Untuk sampai pada lahirnya hasil kerja yang baik sebagai refleksi dari pengembanan amanah tersebut bukanlah pekerjaan yang mudah. Setiap pekerja harus memiliki kecintaan terhadap tanggung jawab yang diterimanya dengan disertai kepemilikan pengetahuan yang baik terkait dengan tanggung jawab dimaksud. Lain cerita, bila tangung jawab yang diterimanya dilaksanakan dengan asal-asalan. Dalam bahasa Sunda diistilahkan dengan ungkapan “asal ngagugurkeun kawajiban”. Dengan dasar semangat demikian, pekerjaan apapun tidak akan mengarah pada hasil yang menggembirakan, malah akan menyisakan kelelahan semata karena terkurasnya energi dan waktu dengan sia-sia untuk menyelesaikan tanggung jawab tersebut.
Diperlukan kesunggungan dalam melaksanakan tanggung jawab yang dipikul sehingga mengarah pada tujuan yang dipancangkan. Dalam melaksanakan tanggung jawab tersebut tidak menutup kemungkinan adanya berbagai rintangan yang dihadapi. Rintangan-rintangan tersebut merupakan fenomena yang harus dapat dihadapi. Dengan penerapan totalitas kerja, berbagai rintangan dipastikan dapat dihadapi, sehingga tanggung jawab yang pikulnya dapat dilaksanakan dengan baik, sesuai ekspektasi yang diharapkan.

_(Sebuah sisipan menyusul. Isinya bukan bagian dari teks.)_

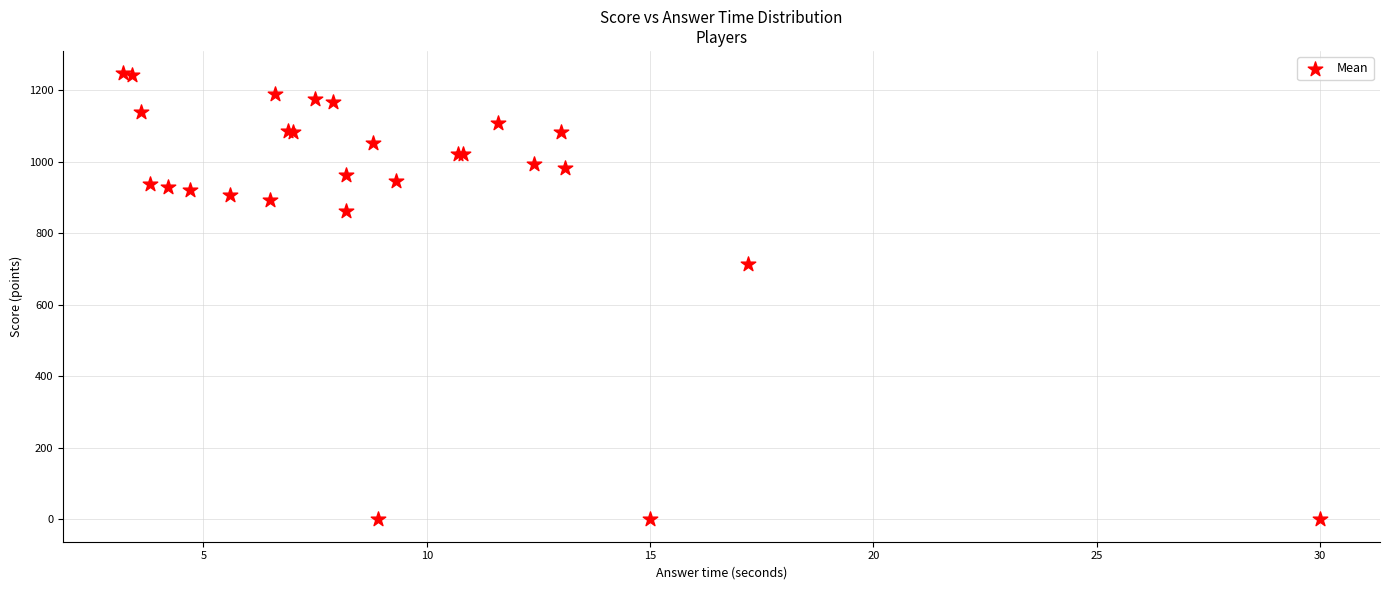

What Y value in the scatter plot is closest to 623?

713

Kembali lagi pada fenomena Abing Santoso, Sang guru seni tari. Sosok ini benar-benar menjadi inspirasi bagi setiap guru. Bahkan inspirasi bagi siapapun, setiap kaum pekerja pada berbagai sektor. Dengan kecerdasan yang dimilikinya, dia berupaya keras untuk memperkuat kompetensi tentang seni tari, selepas ditunjuk menjadi guru seni tari di sekolahnya. Kepemilikan kompetensi ini merupakan hal mutlak yang harus dimiliki karena dapat dijadikan pondasi dalam menjalankan tanggung jawab yang dipikulnya.
Di lain pihak, dia pun memiliki kejelian dalam melihat fenomena yang berkembang saat ini. Fenomena yang terjadi saat ini adalah masivnya pemanfaatan perangkat digital oleh masyarakat untuk melakukan perhubungan. Perhubungan melalui media sosial telah memberi kemudahan untuk dapat berkomunikasi dan bersosialisasi. Fenomena inilah yang ditangkap oleh Abing Santoso untuk meng-endorsement atau meng-endors diri melalui kanal media digital. Pilihan kanal yang digunakan adalah Youtube. Berbagai aktifitas pembelajaran yang dilakukannya tidak lepas dari proses pengunggahan pada kanal Youtube. Melalui kanal inilah program marketing dilakukannya, sehingga setiap orang dapat menyaksikan dan menikmati sajian pembelajaran yang ditampilkannya.
Selain kedua hal dimaksud, kepemilikan semangat juang tinggi untuk dapat bergerak secara out of box menjadi kunci utama yang diterapkan oleh sosok ini. Berada pada zona nyaman, merupakan kegelisahan yang dihadapinya, sehingga dia berupaya untuk melakukan totalitas kerja melalui pelahiran berbagai kreativitas dalam bekerja.
Totalitas harus menjadi kata kunci yang diterapkan oleh setiap pekerja dalam melaksanakan tanggung jawab yang dipikulnya. Melalui totalitas kerja dimungkinkan seseorang dapat menampilkan hasil kerja yang sesuai ekspektasi yang dipancangkan, bahkan bisa jadi melebihinya ****DasARSS.